EXERCISE REQUIREMENTS
Exclude the pictures. Transcribe, exactly as written, the lines from the one with "tissue box: none" through the end of the entries below.

Records drawn from a dataset

┌────────

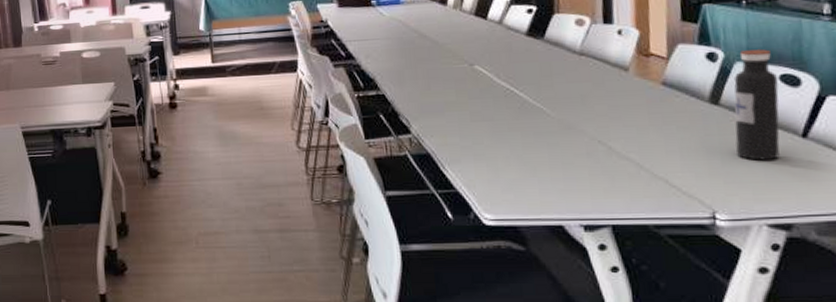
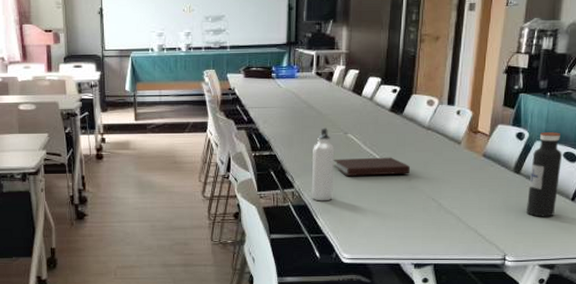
water bottle: none [430,59,463,149] -> present [311,127,335,201]
notebook: none [459,91,562,117] -> present [333,157,410,176]

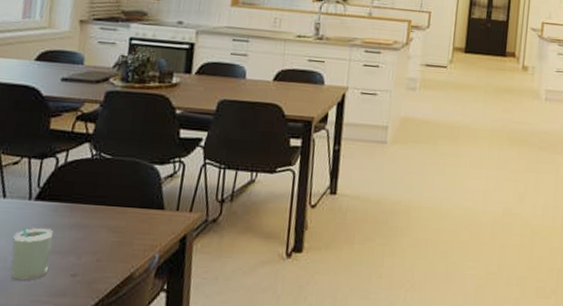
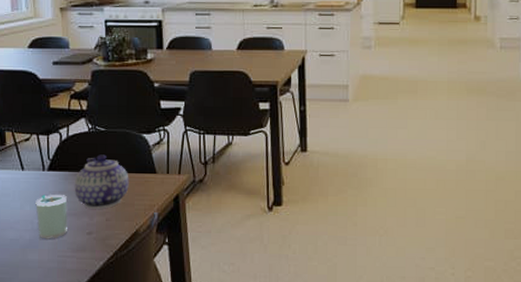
teapot: none [63,185,132,248] -> present [74,154,129,209]

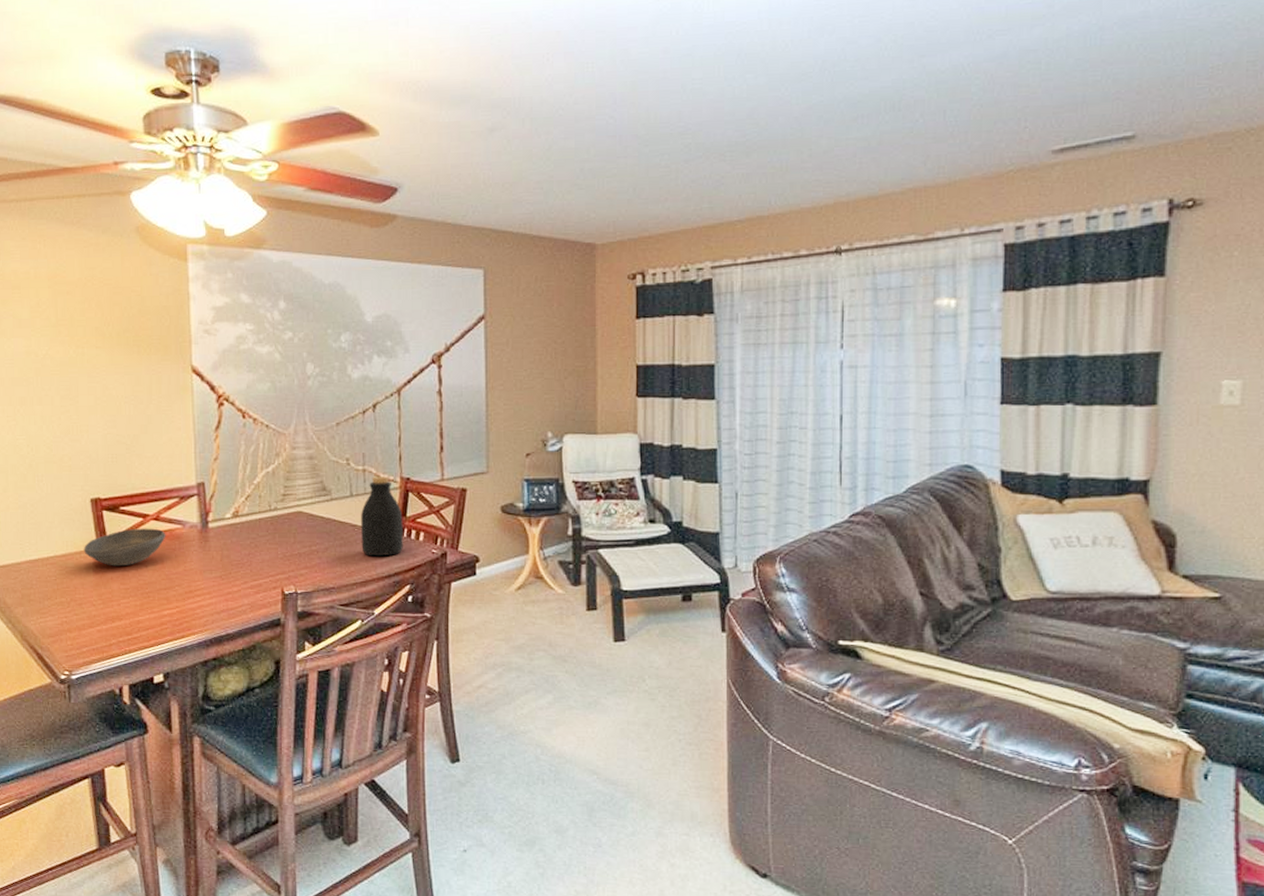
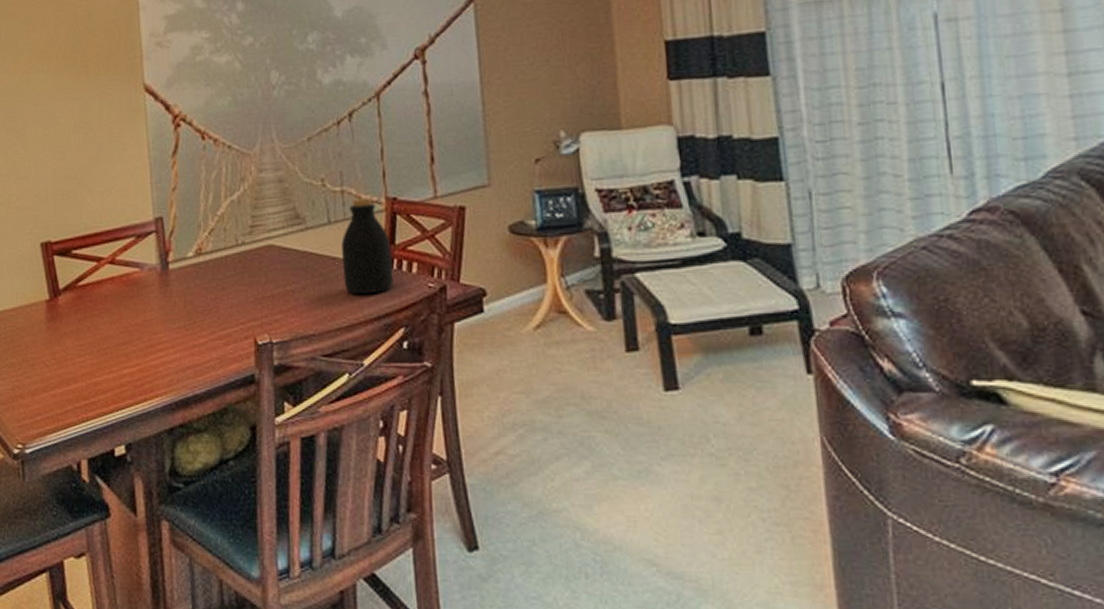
bowl: present [84,528,166,567] -> none [35,273,123,320]

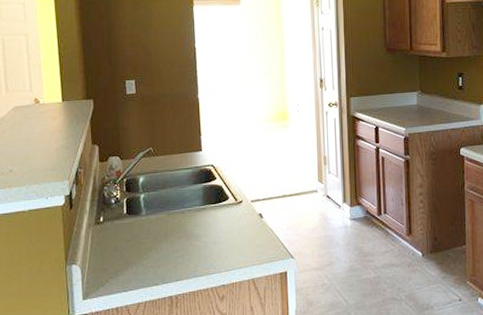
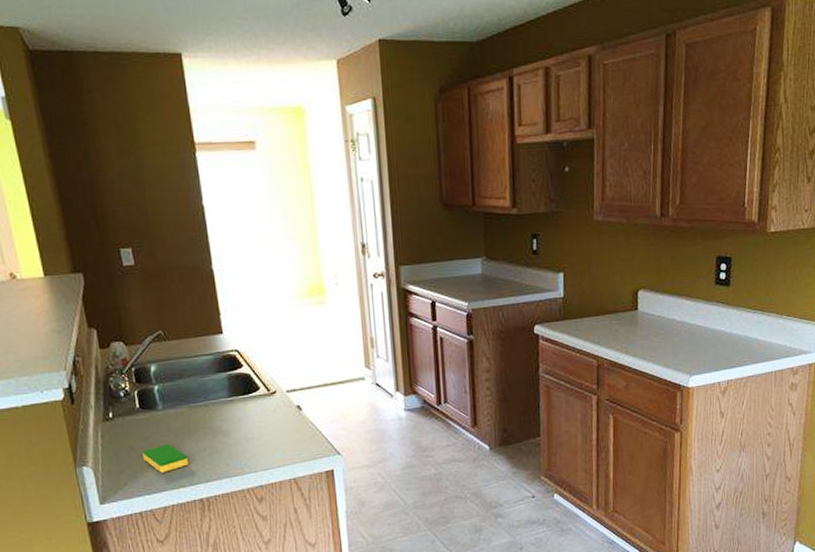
dish sponge: none [125,245,163,272] -> present [143,444,188,473]

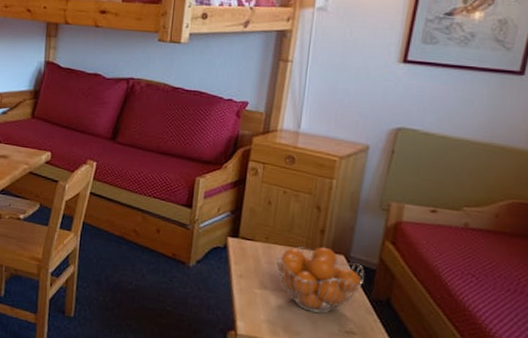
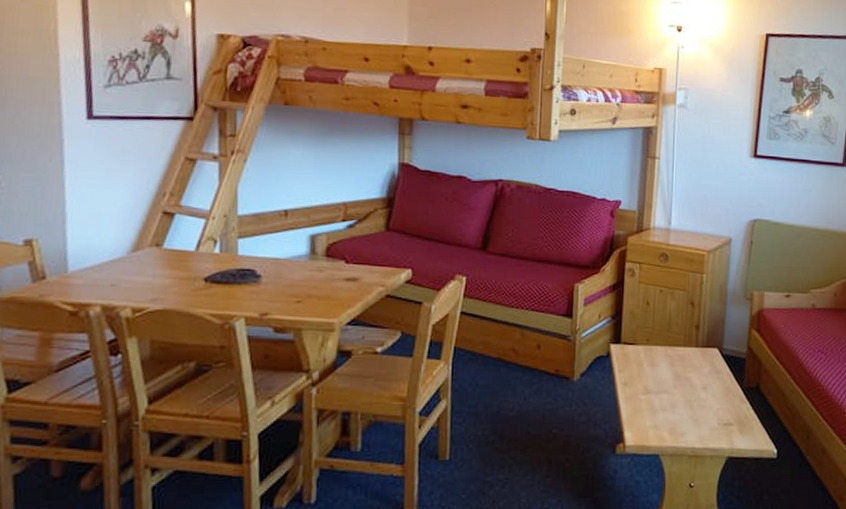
fruit basket: present [276,246,364,314] -> none [658,342,736,410]

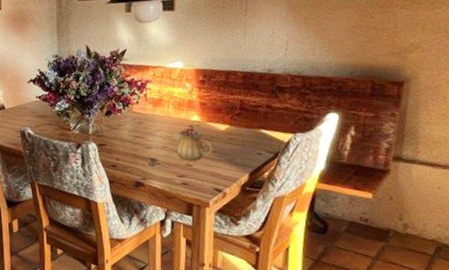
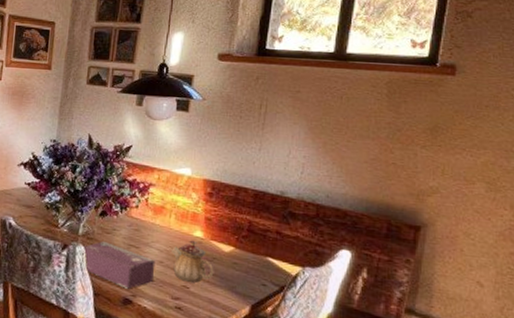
tissue box: none [94,136,160,174] -> present [83,240,156,289]

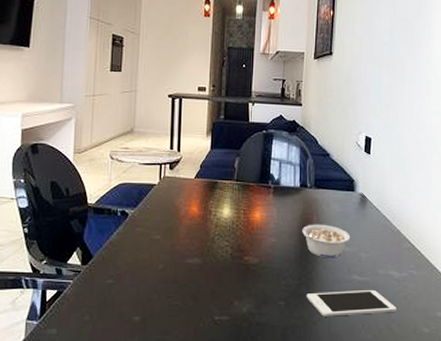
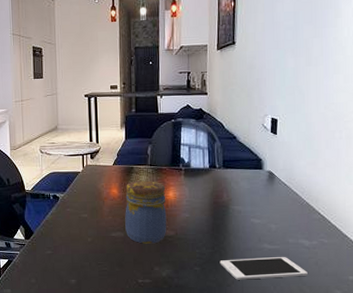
jar: none [204,198,252,273] -> present [125,181,167,244]
legume: present [302,224,351,258] -> none [213,200,260,230]

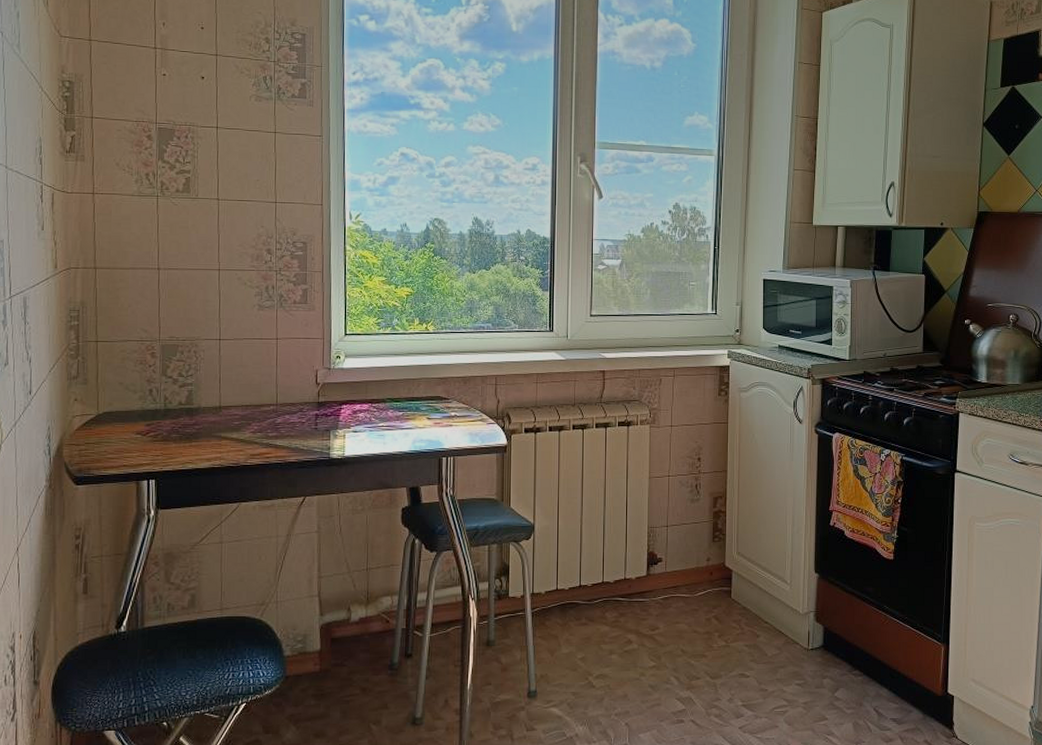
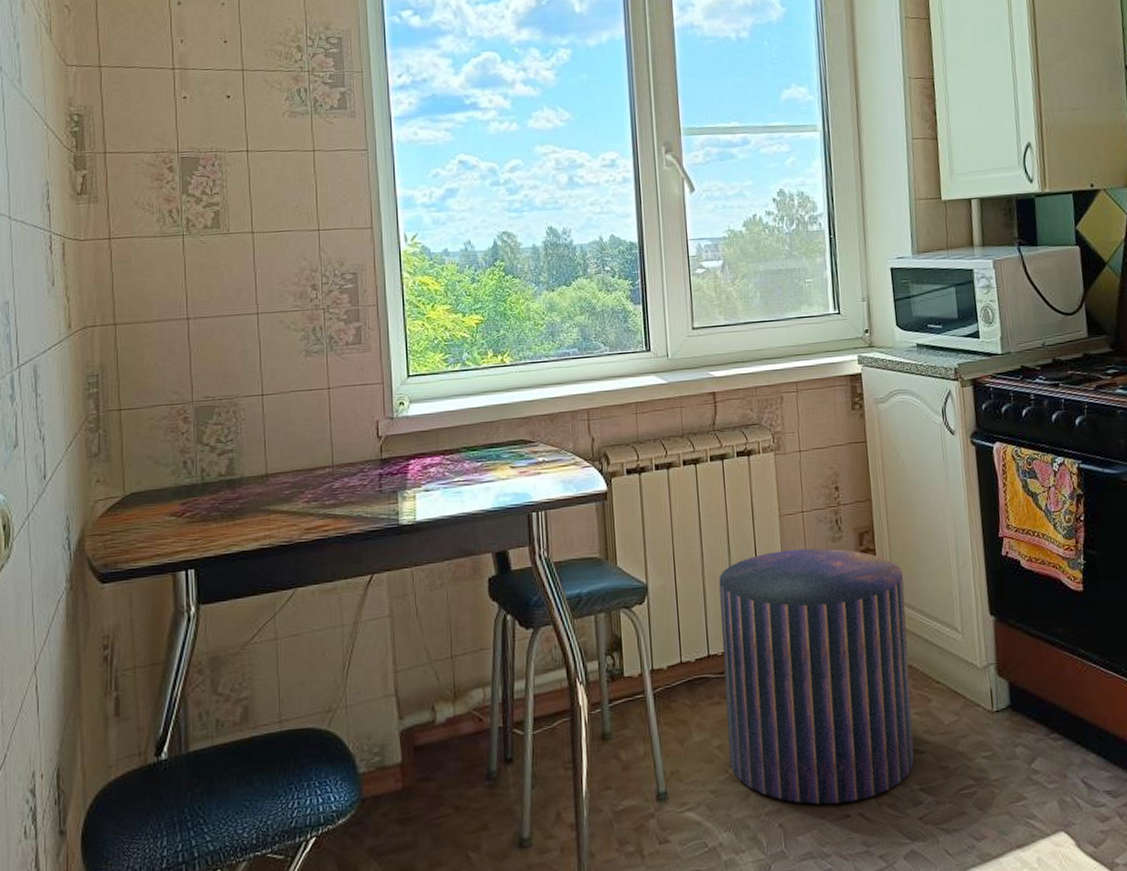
stool: none [590,506,747,711] -> present [719,548,915,805]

└────────

RESULT OF THIS TASK
tissue box: none [94,136,160,174] -> present [83,240,156,289]

jar: none [204,198,252,273] -> present [125,181,167,244]
legume: present [302,224,351,258] -> none [213,200,260,230]

stool: none [590,506,747,711] -> present [719,548,915,805]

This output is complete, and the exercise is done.